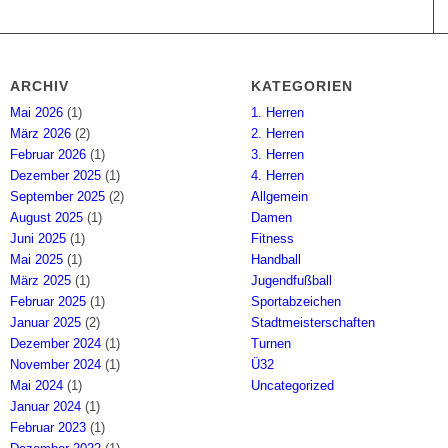
ARCHIV
KATEGORIEN
Mai 2026
(1)
1. Herren
März 2026
(2)
2. Herren
Februar 2026
(1)
3. Herren
Dezember 2025
(1)
4. Herren
September 2025
(2)
Allgemein
August 2025
(1)
Damen
Juni 2025
(1)
Fitness
Mai 2025
(1)
Handball
März 2025
(1)
Jugendfußball
Februar 2025
(1)
Sportabzeichen
Januar 2025
(2)
Stadtmeisterschaften
Dezember 2024
(1)
Turnen
November 2024
(1)
Ü32
Mai 2024
(1)
Uncategorized
Januar 2024
(1)
Februar 2023
(1)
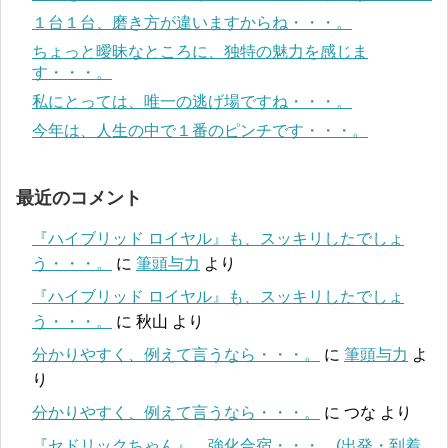
１台１台、磨き方が違いますからね・・・。
ちょっと曖昧なところに、独特の魅力を感じま
す・・・。
私にとっては、唯一の逃げ場ですね・・・。
今年は、人生の中で１番のピンチです・・・。
最近のコメント
『ハイブリッド ロイヤル』も、スッキリしたでしょ
う・・・。
に
筆頭与力
より
『ハイブリッド ロイヤル』も、スッキリしたでしょ
う・・・。
に
秋山
より
分かりやすく、例えて言うなら・・・。
に
筆頭与力
よ
り
分かりやすく、例えて言うなら・・・。
に
つな
より
『セドリックちゃん』、強化合宿・・・。(出発・到着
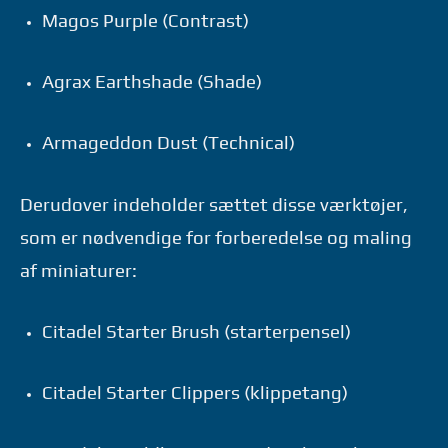
Magos Purple (Contrast)
Agrax Earthshade (Shade)
Armageddon Dust (Technical)
Derudover indeholder sættet disse værktøjer,
som er nødvendige for forberedelse og maling
af miniaturer:
Citadel Starter Brush (starterpensel)
Citadel Starter Clippers (klippetang)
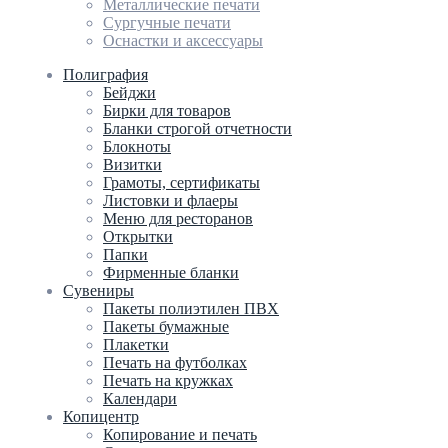
Металлические печати
Сургучные печати
Оснастки и аксессуары
Полиграфия
Бейджи
Бирки для товаров
Бланки строгой отчетности
Блокноты
Визитки
Грамоты, сертификаты
Листовки и флаеры
Меню для ресторанов
Открытки
Папки
Фирменные бланки
Сувениры
Пакеты полиэтилен ПВХ
Пакеты бумажные
Плакетки
Печать на футболках
Печать на кружках
Календари
Копицентр
Копирование и печать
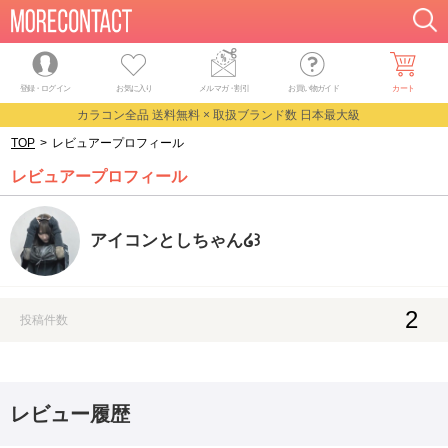
登録・ログイン
お気に入り
メルマガ
・
割引
お買い物ガイド
カート
カラコン全品 送料無料 × 取扱ブランド数 日本最大級
TOP
>
レビュアープロフィール
レビュアープロフィール
アイコンとしちゃん໒꒱
2
投稿件数
レビュー履歴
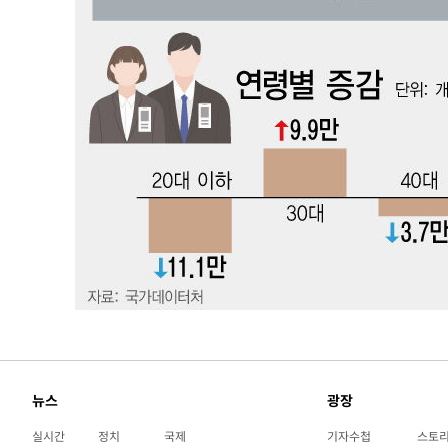
-14173초 전 >
[속보]경찰·노동부, HL만도 평택사업장 끼임 사망 관련
-14054초 전 >
[속보]합수본, '투표율 허위 입력' 중앙·서울·경기도 선관
압수수색
-13809초 전 >
[속보]원·달러 환율, 오전 9시 1423.8원
-13605초 전 >
[속보]삼성전자·SK하이닉스 동반 강보합…1%대 상승 
-13591초 전 >
[속보]코스닥, 5.95포인트(0.74%) 상승한 807.62개장
-13559초 전 >
[속보]코스피, 6300선 재탈환…1.09% 오른 6365.07 
-10724초 전 >
시리아 다마스쿠스 교외에서 미니버스 폭발.. 14명 부상, 
태
-10022초 전 >
입추에도 극한더위…서울 낮 39도 '폭염중대경보'
-4986초 전 >
이란, 호르무즈서 "적국 목표물들"과 대치로 남부 케슘섬
례 큰 폭발음
-3701초 전 >
[속보]美, 폴리실리콘 수입 규제…파생제품 15% 관세, 12
효
-1852초 전 >
[속보]트럼프, 美 원정출산 금지 행정명령 서명
7분 전 >
[속보] 뉴욕증시, 일제 하락 마감…나스닥 0.06%↓
뉴스
광장
실시간
정치
국제
기자수첩
스토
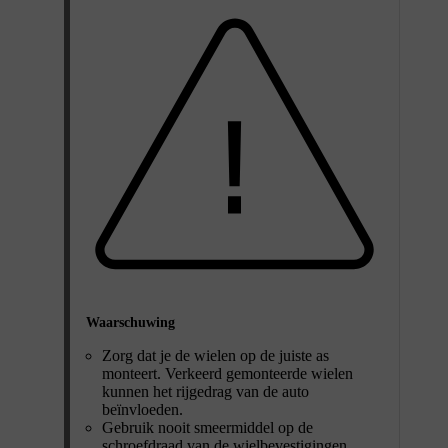
Waarschuwing
Zorg dat je de wielen op de juiste as
monteert. Verkeerd gemonteerde wielen
kunnen het rijgedrag van de auto
beïnvloeden.
Gebruik nooit smeermiddel op de
schroefdraad van de wielbevestigingen.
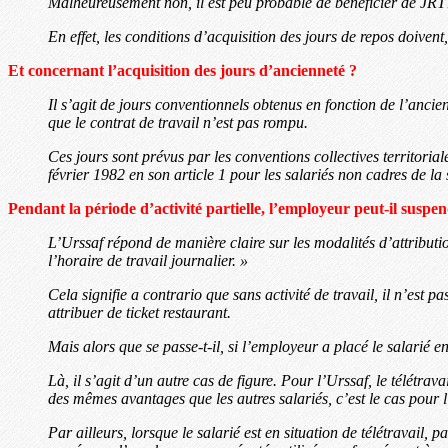
Malheureusement non, il est peu probable de bénéficier de JRTT 
En effet, les conditions d’acquisition des jours de repos doivent,
Et concernant l’acquisition des jours d’ancienneté ?
Il s’agit de jours conventionnels obtenus en fonction de l’ancie
que le contrat de travail n’est pas rompu.
Ces jours sont prévus par les conventions collectives territoria
février 1982 en son article 1 pour les salariés non cadres de la 
Pendant la période d’activité partielle, l’employeur peut-il suspen
L’Urssaf répond de manière claire sur les modalités d’attribution
l’horaire de travail journalier. »
Cela signifie a contrario que sans activité de travail, il n’est p
attribuer de ticket restaurant.
Mais alors que se passe-t-il, si l’employeur a placé le salarié en
Là, il s’agit d’un autre cas de figure. Pour l’Urssaf, le télétrava
des mêmes avantages que les autres salariés, c’est le cas pour l’
Par ailleurs, lorsque le salarié est en situation de télétravail, p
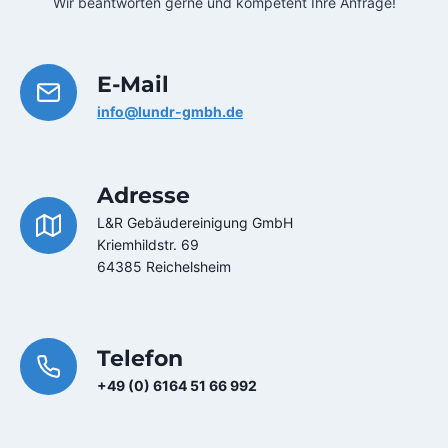
Wir beantworten gerne und kompetent Ihre Anfrage!
E-Mail
info@lundr-gmbh.de
Adresse
L&R Gebäudereinigung GmbH
Kriemhildstr. 69
64385 Reichelsheim
Telefon
+49 (0) 6164 51 66 992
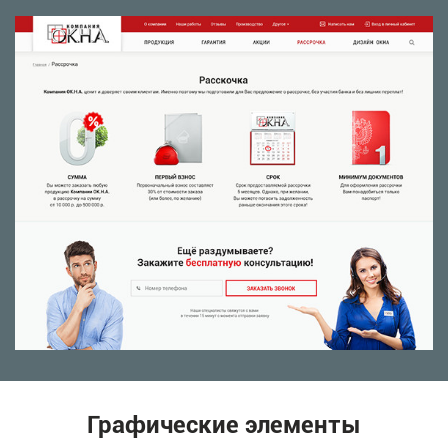
Графические элементы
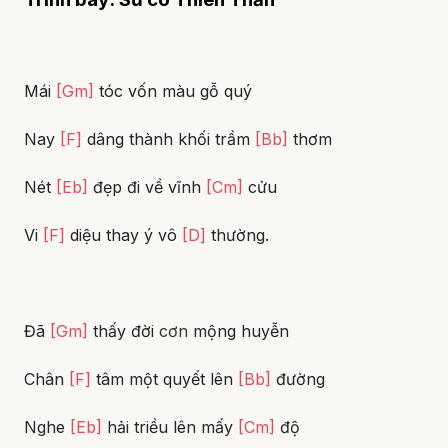
Mái
[Gm]
tóc vốn màu gỗ quý
Nay
[F]
dâng thành khối trầm
[Bb]
thơm
Nét
[Eb]
đẹp đi về vĩnh
[Cm]
cửu
Vi
[F]
diệu thay ý vô
[D]
thường.
Đã
[Gm]
thấy đời
cơn
mộng huyễn
Chân
[F]
tâm một quyết lên
[Bb]
đường
Nghe
[Eb]
hải triều lên mấy
[Cm]
độ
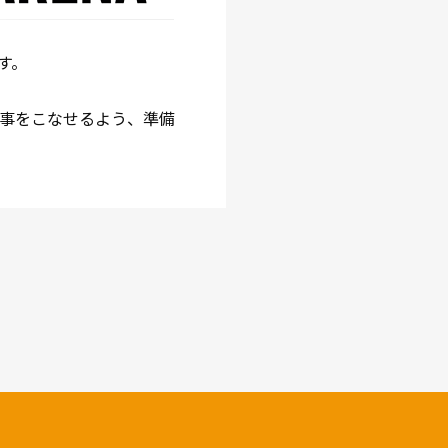
す。
事をこなせるよう、準備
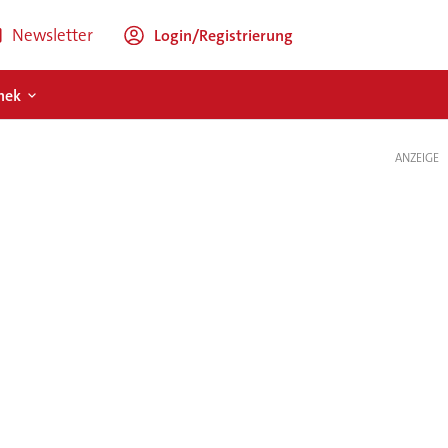
Newsletter
Login/Registrierung
hek
ANZEIGE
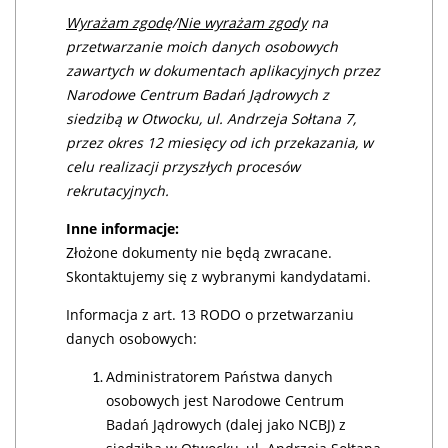
Wyrażam zgodę
/
Nie wyrażam zgody
na
przetwarzanie moich danych osobowych
zawartych w dokumentach aplikacyjnych przez
Narodowe Centrum Badań Jądrowych z
siedzibą w Otwocku, ul. Andrzeja Sołtana 7,
przez okres 12 miesięcy od ich przekazania, w
celu realizacji przyszłych procesów
rekrutacyjnych.
Inne informacje:
Złożone dokumenty nie będą zwracane.
Skontaktujemy się z wybranymi kandydatami.
Informacja z art. 13 RODO o przetwarzaniu
danych osobowych:
Administratorem Państwa danych
osobowych jest Narodowe Centrum
Badań Jądrowych (dalej jako NCBJ) z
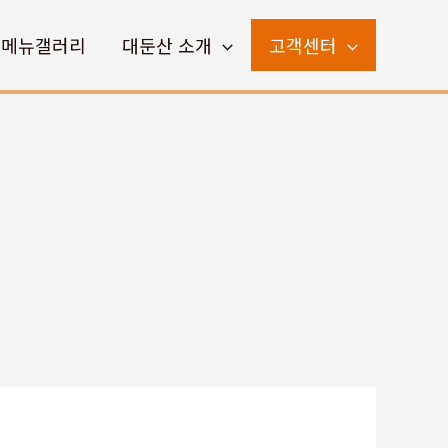
메뉴갤러리
대둔산 소개
고객센터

HOW TO COMPLETE THIS TASK> Convert the listing above into a Markdown table with the columns "Row" and "Listing line": number each line and place it in its own row. Skip blank lines and leave the pictures out.

EXERCISE OUTPUT>
| Row | Listing line |
|---|---|
| 1 | ARCHIV |
| 2 | KATEGORIEN |
| 3 | Mai 2026 |
| 4 | (1) |
| 5 | 1. Herren |
| 6 | März 2026 |
| 7 | (2) |
| 8 | 2. Herren |
| 9 | Februar 2026 |
| 10 | (1) |
| 11 | 3. Herren |
| 12 | Dezember 2025 |
| 13 | (1) |
| 14 | 4. Herren |
| 15 | September 2025 |
| 16 | (2) |
| 17 | Allgemein |
| 18 | August 2025 |
| 19 | (1) |
| 20 | Damen |
| 21 | Juni 2025 |
| 22 | (1) |
| 23 | Fitness |
| 24 | Mai 2025 |
| 25 | (1) |
| 26 | Handball |
| 27 | März 2025 |
| 28 | (1) |
| 29 | Jugendfußball |
| 30 | Februar 2025 |
| 31 | (1) |
| 32 | Sportabzeichen |
| 33 | Januar 2025 |
| 34 | (2) |
| 35 | Stadtmeisterschaften |
| 36 | Dezember 2024 |
| 37 | (1) |
| 38 | Turnen |
| 39 | November 2024 |
| 40 | (1) |
| 41 | Ü32 |
| 42 | Mai 2024 |
| 43 | (1) |
| 44 | Uncategorized |
| 45 | Januar 2024 |
| 46 | (1) |
| 47 | Februar 2023 |
| 48 | (1) |
| 49 | １台１台、磨き方が違いますからね・・・。 |
| 50 | ちょっと曖昧なところに、独特の魅力を感じま |
| 51 | す・・・。 |
| 52 | 私にとっては、唯一の逃げ場ですね・・・。 |
| 53 | 今年は、人生の中で１番のピンチです・・・。 |
| 54 | 最近のコメント |
| 55 | 『ハイブリッド ロイヤル』も、スッキリしたでしょ |
| 56 | う・・・。 |
| 57 | に |
| 58 | 筆頭与力 |
| 59 | より |
| 60 | 『ハイブリッド ロイヤル』も、スッキリしたでしょ |
| 61 | う・・・。 |
| 62 | に |
| 63 | 秋山 |
| 64 | より |
| 65 | 分かりやすく、例えて言うなら・・・。 |
| 66 | に |
| 67 | 筆頭与力 |
| 68 | よ |
| 69 | り |
| 70 | 分かりやすく、例えて言うなら・・・。 |
| 71 | に |
| 72 | つな |
| 73 | より |
| 74 | 『セドリックちゃん』、強化合宿・・・。(出発・到着 |
| 75 | Magos Purple (Contrast) |
| 76 | Agrax Earthshade (Shade) |
| 77 | Armageddon Dust (Technical) |
| 78 | Derudover indeholder sættet disse værktøjer, |
| 79 | som er nødvendige for forberedelse og maling |
| 80 | af miniaturer: |
| 81 | Citadel Starter Brush (starterpensel) |
| 82 | Citadel Starter Clippers (klippetang) |
| 83 | Металлические печати |
| 84 | Сургучные печати |
| 85 | Оснастки и аксессуары |
| 86 | Полиграфия |
| 87 | Бейджи |
| 88 | Бирки для товаров |
| 89 | Бланки строгой отчетности |
| 90 | Блокноты |
| 91 | Визитки |
| 92 | Грамоты, сертификаты |
| 93 | Листовки и флаеры |
| 94 | Меню для ресторанов |
| 95 | Открытки |
| 96 | Папки |
| 97 | Фирменные бланки |
| 98 | Сувениры |
| 99 | Пакеты полиэтилен ПВХ |
| 100 | Пакеты бумажные |
| 101 | Плакетки |
| 102 | Печать на футболках |
| 103 | Печать на кружках |
| 104 | Календари |
| 105 | Копицентр |
| 106 | Копирование и печать |
| 107 | 登録・ログイン |
| 108 | お気に入り |
| 109 | メルマガ |
| 110 | ・ |
| 111 | 割引 |
| 112 | お買い物ガイド |
| 113 | カート |
| 114 | カラコン全品 送料無料 × 取扱ブランド数 日本最大級 |
| 115 | TOP |
| 116 | > |
| 117 | レビュアープロフィール |
| 118 | レビュアープロフィール |
| 119 | アイコンとしちゃん໒꒱ |
| 120 | 2 |
| 121 | 投稿件数 |
| 122 | レビュー履歴 |
| 123 | -14173초 전 > |
| 124 | [속보]경찰·노동부, HL만도 평택사업장 끼임 사망 관련 |
| 125 | -14054초 전 > |
| 126 | [속보]합수본, '투표율 허위 입력' 중앙·서울·경기도 선관 |
| 127 | 압수수색 |
| 128 | -13809초 전 > |
| 129 | [속보]원·달러 환율, 오전 9시 1423.8원 |
| 130 | -13605초 전 > |
| 131 | [속보]삼성전자·SK하이닉스 동반 강보합…1%대 상승  |
| 132 | -13591초 전 > |
| 133 | [속보]코스닥, 5.95포인트(0.74%) 상승한 807.62개장 |
| 134 | -13559초 전 > |
| 135 | [속보]코스피, 6300선 재탈환…1.09% 오른 6365.07  |
| 136 | -10724초 전 > |
| 137 | 시리아 다마스쿠스 교외에서 미니버스 폭발.. 14명 부상,  |
| 138 | 태 |
| 139 | -10022초 전 > |
| 140 | 입추에도 극한더위…서울 낮 39도 '폭염중대경보' |
| 141 | -4986초 전 > |
| 142 | 이란, 호르무즈서 "적국 목표물들"과 대치로 남부 케슘섬 |
| 143 | 례 큰 폭발음 |
| 144 | -3701초 전 > |
| 145 | [속보]美, 폴리실리콘 수입 규제…파생제품 15% 관세, 12 |
| 146 | 효 |
| 147 | -1852초 전 > |
| 148 | [속보]트럼프, 美 원정출산 금지 행정명령 서명 |
| 149 | 7분 전 > |
| 150 | [속보] 뉴욕증시, 일제 하락 마감…나스닥 0.06%↓ |
| 151 | 뉴스 |
| 152 | 광장 |
| 153 | 실시간 |
| 154 | 정치 |
| 155 | 국제 |
| 156 | 기자수첩 |
| 157 | 스토 |
| 158 | Waarschuwing |
| 159 | Zorg dat je de wielen op de juiste as |
| 160 | monteert. Verkeerd gemonteerde wielen |
| 161 | kunnen het rijgedrag van de auto |
| 162 | beïnvloeden. |
| 163 | Gebruik nooit smeermiddel op de |
| 164 | schroefdraad van de wielbevestigingen. |
| 165 | Malheureusement non, il est peu probable de bénéficier de JRTT  |
| 166 | En effet, les conditions d’acquisition des jours de repos doivent, |
| 167 | Et concernant l’acquisition des jours d’ancienneté ? |
| 168 | Il s’agit de jours conventionnels obtenus en fonction de l’ancie |
| 169 | que le contrat de travail n’est pas rompu. |
| 170 | Ces jours sont prévus par les conventions collectives territoria |
| 171 | février 1982 en son article 1 pour les salariés non cadres de la  |
| 172 | Pendant la période d’activité partielle, l’employeur peut-il suspen |
| 173 | L’Urssaf répond de manière claire sur les modalités d’attribution |
| 174 | l’horaire de travail journalier. » |
| 175 | Cela signifie a contrario que sans activité de travail, il n’est p |
| 176 | attribuer de ticket restaurant. |
| 177 | Mais alors que se passe-t-il, si l’employeur a placé le salarié en |
| 178 | Là, il s’agit d’un autre cas de figure. Pour l’Urssaf, le télétrava |
| 179 | des mêmes avantages que les autres salariés, c’est le cas pour l’ |
| 180 | Par ailleurs, lorsque le salarié est en situation de télétravail, p |
| 181 | Wir beantworten gerne und kompetent Ihre Anfrage! |
| 182 | E-Mail |
| 183 | info@lundr-gmbh.de |
| 184 | Adresse |
| 185 | L&R Gebäudereinigung GmbH |
| 186 | Kriemhildstr. 69 |
| 187 | 64385 Reichelsheim |
| 188 | Telefon |
| 189 | +49 (0) 6164 51 66 992 |
| 190 | Графические элементы |
| 191 | Mái |
| 192 | [Gm] |
| 193 | tóc vốn màu gỗ quý |
| 194 | Nay |
| 195 | [F] |
| 196 | dâng thành khối trầm |
| 197 | [Bb] |
| 198 | thơm |
| 199 | Nét |
| 200 | [Eb] |
| 201 | đẹp đi về vĩnh |
| 202 | [Cm] |
| 203 | cửu |
| 204 | Vi |
| 205 | [F] |
| 206 | diệu thay ý vô |
| 207 | [D] |
| 208 | thường. |
| 209 | Đã |
| 210 | [Gm] |
| 211 | thấy đời |
| 212 | cơn |
| 213 | mộng huyễn |
| 214 | Chân |
| 215 | [F] |
| 216 | tâm một quyết lên |
| 217 | [Bb] |
| 218 | đường |
| 219 | Nghe |
| 220 | [Eb] |
| 221 | hải triều lên mấy |
| 222 | [Cm] |
| 223 | độ |
| 224 | す。 |
| 225 | 事をこなせるよう、準備 |
| 226 | Newsletter |
| 227 | Login/Registrierung |
| 228 | hek |
| 229 | ANZEIGE |
| 230 | Wyrażam zgodę |
| 231 | / |
| 232 | Nie wyrażam zgody |
| 233 | na |
| 234 | przetwarzanie moich danych osobowych |
| 235 | zawartych w dokumentach aplikacyjnych przez |
| 236 | Narodowe Centrum Badań Jądrowych z |
| 237 | siedzibą w Otwocku, ul. Andrzeja Sołtana 7, |
| 238 | przez okres 12 miesięcy od ich przekazania, w |
| 239 | celu realizacji przyszłych procesów |
| 240 | rekrutacyjnych. |
| 241 | Inne informacje: |
| 242 | Złożone dokumenty nie będą zwracane. |
| 243 | Skontaktujemy się z wybranymi kandydatami. |
| 244 | Informacja z art. 13 RODO o przetwarzaniu |
| 245 | danych osobowych: |
| 246 | Administratorem Państwa danych |
| 247 | osobowych jest Narodowe Centrum |
| 248 | Badań Jądrowych (dalej jako NCBJ) z |
| 249 | 메뉴갤러리 |
| 250 | 대둔산 소개 |
| 251 | 고객센터 |